Elections cruciales en Turquie
Trois jours avant les législatives en Turquie, l'ONG Reporters sans frontières a appelé le président Recep Tayyip Erdoğan à cesser d'attaquer les médias d'opposition. La défense de la démocratie : tel est l'enjeu de ce scrutin, selon les éditorialistes européens, qui espèrent l'entrée au Parlement du parti de gauche pro-kurde HDP.
Brider le pouvoir d'Erdoğan
Si l'AKP obtenait une majorité des deux tiers au Parlement, le président Erdoğan pourrait alors avoir toute latitude pour réviser la Constitution. Une perspective proprement catastrophique pour la Turquie, estime le quotidien conservateur Financial Times : "Le pays est divisé et la menace djihadiste s'intensifie à ses frontières avec la Syrie et l'Irak. A cela s'ajoute la dérive d'un président de plus en plus borné et autoritaire. Dans ce contexte, il serait peu réjouissant que l'AKP obtienne une majorité qui permette à Erdoğan de réviser la Constitution et d'introduire un système présidentiel taillé sur mesure. … Il s'est arrogé les pouvoirs du gouvernement, a bafoué la justice et persécuté les médias et les entreprises privées. Il serait donc catastrophique qu'il affermisse un peu plus sa position et parvienne à se débarrasser des ultimes garde-fous qui restreignent encore son pouvoir."
Les Turcs appelés à défendre la démocratie
Le président Erdoğan a transformé les élections législatives turques en référendum sur son projet de système présidentiel. C'est une stratégie du "tout ou rien", constate le quotidien de centre-gauche Frankfurter Rundschau : "Les électeurs s'intéressent moins au système présidentiel qu'à leur pouvoir d'achat, qui ne cesse de diminuer, et au niveau de chômage élevé. … Le gaspillage est le talon d'Achille d'un président qui avait été élu jadis en faisant la promesse de lutter contre la corruption. … La Turquie décidera dimanche de son avenir : sera-t-elle une autocratie d'Asie centrale ou bien une démocratie européenne ? On verra si l'opposition parviendra à mobiliser ses électeurs cette fois-ci, et si les Turcs sauront faire preuve de suffisamment de maturité pour saisir l'importance du scrutin et défendre leur démocratie."

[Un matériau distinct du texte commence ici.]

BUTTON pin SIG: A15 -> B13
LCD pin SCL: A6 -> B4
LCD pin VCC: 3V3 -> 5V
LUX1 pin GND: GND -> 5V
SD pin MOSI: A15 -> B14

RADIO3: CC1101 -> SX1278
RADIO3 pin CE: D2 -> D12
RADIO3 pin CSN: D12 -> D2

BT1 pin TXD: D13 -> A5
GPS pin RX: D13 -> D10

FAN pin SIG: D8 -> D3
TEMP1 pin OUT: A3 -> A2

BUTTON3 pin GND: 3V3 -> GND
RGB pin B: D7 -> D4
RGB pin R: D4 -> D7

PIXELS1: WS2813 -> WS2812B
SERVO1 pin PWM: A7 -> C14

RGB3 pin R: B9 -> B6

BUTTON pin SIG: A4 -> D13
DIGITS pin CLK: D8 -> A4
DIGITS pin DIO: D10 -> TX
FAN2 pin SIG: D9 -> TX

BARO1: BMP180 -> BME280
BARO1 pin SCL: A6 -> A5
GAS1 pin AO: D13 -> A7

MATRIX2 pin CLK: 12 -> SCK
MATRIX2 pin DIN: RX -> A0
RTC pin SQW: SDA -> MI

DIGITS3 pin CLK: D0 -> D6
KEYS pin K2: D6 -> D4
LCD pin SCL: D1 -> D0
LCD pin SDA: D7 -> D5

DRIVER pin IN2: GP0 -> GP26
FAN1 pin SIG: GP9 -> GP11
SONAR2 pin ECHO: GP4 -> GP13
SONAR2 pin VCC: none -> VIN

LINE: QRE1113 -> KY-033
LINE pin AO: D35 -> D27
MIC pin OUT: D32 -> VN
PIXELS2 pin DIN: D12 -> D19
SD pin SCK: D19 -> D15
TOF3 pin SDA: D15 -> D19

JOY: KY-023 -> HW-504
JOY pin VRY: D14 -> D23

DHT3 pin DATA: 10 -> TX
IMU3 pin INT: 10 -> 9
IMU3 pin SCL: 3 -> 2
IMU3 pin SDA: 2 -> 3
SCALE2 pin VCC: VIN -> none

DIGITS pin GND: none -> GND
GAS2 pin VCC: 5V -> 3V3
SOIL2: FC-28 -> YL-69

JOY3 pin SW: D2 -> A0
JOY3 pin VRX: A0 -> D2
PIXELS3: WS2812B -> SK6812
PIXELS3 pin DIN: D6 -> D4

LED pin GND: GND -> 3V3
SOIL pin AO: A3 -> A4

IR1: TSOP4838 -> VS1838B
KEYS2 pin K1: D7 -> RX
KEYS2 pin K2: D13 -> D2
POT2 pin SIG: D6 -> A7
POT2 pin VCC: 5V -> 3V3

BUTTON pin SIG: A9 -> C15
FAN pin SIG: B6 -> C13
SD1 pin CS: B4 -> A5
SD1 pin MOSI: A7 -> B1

Seuls les Kurdes peuvent stopper le sultan
Le destin de la Turquie est entre les mains des Kurdes, analyse le journal économique libéral Il Sole 24 Ore : "Les élections de dimanche détermineront si Erdoğan, pacha incontesté, deviendra également le sultan d'une république présidentielle. Il semble avoir franchi la dernière limite qui donnait encore à ses ambitions européennes un tant soit peu de crédibilité. En effet, à l'instar de Poutine en Russie, Erdoğan n'a eu aucun scrupule à discréditer ses opposants. Les médias et adversaires politiques ayant osé émettre des critiques ont été qualifiés de traitres à la nation et de valets des puissances occidentales. Cela n'empêchera pas l'AKP de remporter les élections. Mais la question cruciale qui taraude Erdoğan est de savoir s'il disposera de la majorité nécessaire pour changer la Constitution. D'après les sondages, le HDP est autour des dix pour cent. Ainsi, tout dépend d'une poignée de voix kurdes."
La crainte d'un revers rend l'AKP agressif
En Turquie cette semaine, le parti de gauche pro-kurde HDP a été la cible de trois attaques, au cours desquelles une personne a perdu la vie et trois autres ont été blessées. Le président Tayyip Erdoğan a reproché mercredi au "lobby arménien", aux homosexuels et au groupe médiatique Doğan de mener une campagne de dénigrement. Les nombreuses attaques d'Erdoğan et du parti au pouvoir AKP contre les Kurdes et les Arméniens notamment témoignent de leur crainte de perdre des voix aux élections de dimanche, analyse Agos, l'hebdomadaire de la minorité arménienne de Turquie : "L'AKP est habitué à gouverner seul et l'éventualité de perdre cette suprématie lui fait privilégier un langage grossier, raciste et discriminatoire. Il ne verra aucun inconvénient non plus à utiliser des arguments sexistes et humiliants. Confronté à la possibilité de perdre leur pouvoir absolu, l'AKP et ses dirigeants s'emploient à représenter ces élections comme une tentative de coup d'Etat. Voilà ce que l'on a pu observer ces dernières semaines."